As the title suggests, this week’s parshah consists almost entirely of mishpatim—laws—about everyday living. Directed to a people who have traveled only a short distance in time and space from slavery, the mishpatim are anything but mundane legalisms—they are instructions for building a just society. One of the most profound directives is the incredible command, repeated twice in this parshah alone, “You shall not oppress a stranger, for you know the feelings of the stranger, having yourselves been strangers in the land of Egypt.”[1] This is the epitome of Exodus morality: we must not perpetrate upon others that which was perpetrated upon us.

This central, Jewish moral imperative was articulated when the memory of bondage still was very much alive.
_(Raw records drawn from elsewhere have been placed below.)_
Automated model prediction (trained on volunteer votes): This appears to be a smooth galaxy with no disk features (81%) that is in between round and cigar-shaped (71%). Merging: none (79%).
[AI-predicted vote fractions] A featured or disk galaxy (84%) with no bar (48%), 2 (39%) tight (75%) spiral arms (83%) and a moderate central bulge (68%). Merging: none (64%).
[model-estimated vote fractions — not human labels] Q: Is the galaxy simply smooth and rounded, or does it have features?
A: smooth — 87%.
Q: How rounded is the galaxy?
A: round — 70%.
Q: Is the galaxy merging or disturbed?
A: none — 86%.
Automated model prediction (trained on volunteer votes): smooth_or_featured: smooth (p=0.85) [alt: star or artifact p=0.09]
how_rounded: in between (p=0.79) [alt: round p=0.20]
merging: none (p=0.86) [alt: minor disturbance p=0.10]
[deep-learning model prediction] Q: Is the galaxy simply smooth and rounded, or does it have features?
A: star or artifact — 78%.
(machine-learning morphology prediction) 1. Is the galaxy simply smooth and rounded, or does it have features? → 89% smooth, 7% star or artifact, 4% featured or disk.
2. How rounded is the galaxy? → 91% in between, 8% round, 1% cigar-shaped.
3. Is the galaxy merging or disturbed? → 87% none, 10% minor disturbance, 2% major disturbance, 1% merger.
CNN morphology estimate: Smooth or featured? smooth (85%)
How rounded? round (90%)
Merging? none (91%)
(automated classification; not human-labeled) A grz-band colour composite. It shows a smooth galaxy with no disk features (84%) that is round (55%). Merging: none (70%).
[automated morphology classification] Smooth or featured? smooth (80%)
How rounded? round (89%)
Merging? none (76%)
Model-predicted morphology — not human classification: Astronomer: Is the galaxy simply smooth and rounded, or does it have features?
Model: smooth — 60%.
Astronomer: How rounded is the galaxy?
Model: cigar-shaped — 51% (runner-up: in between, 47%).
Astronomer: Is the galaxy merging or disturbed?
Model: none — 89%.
Because it is embedded in that memory of bondage, however, it contains an implied awareness that future generations would need to find a way to keep that memory vibrant. The Exodus morality[2] that is so clearly outlined in this one mitzvah is infused into our liturgy and rituals. At Passover, the directive to remember goes further: we re-enact the story as if we ourselves were enslaved and then freed. The repetition of this story helps us to “turn the memory into moral dynamic,”[3] to use the story as an energizing force for change. The Torah maps out for us the parameters of how experience can serve as the basis for moral action. Yet it is not only actual experience, but shared memory that provokes moral action. Whether or not we actually know the suffering of the slaves, we are nonetheless commanded to act as if we do. As Rabbi Yitz Greenberg writes, “The experience of slavery that breaks and crushes slaves does not destroy free people. It evokes feelings of repulsion and determination to help others escape that state.”[4] This divinely-given determination to help others drives our moral responsibility.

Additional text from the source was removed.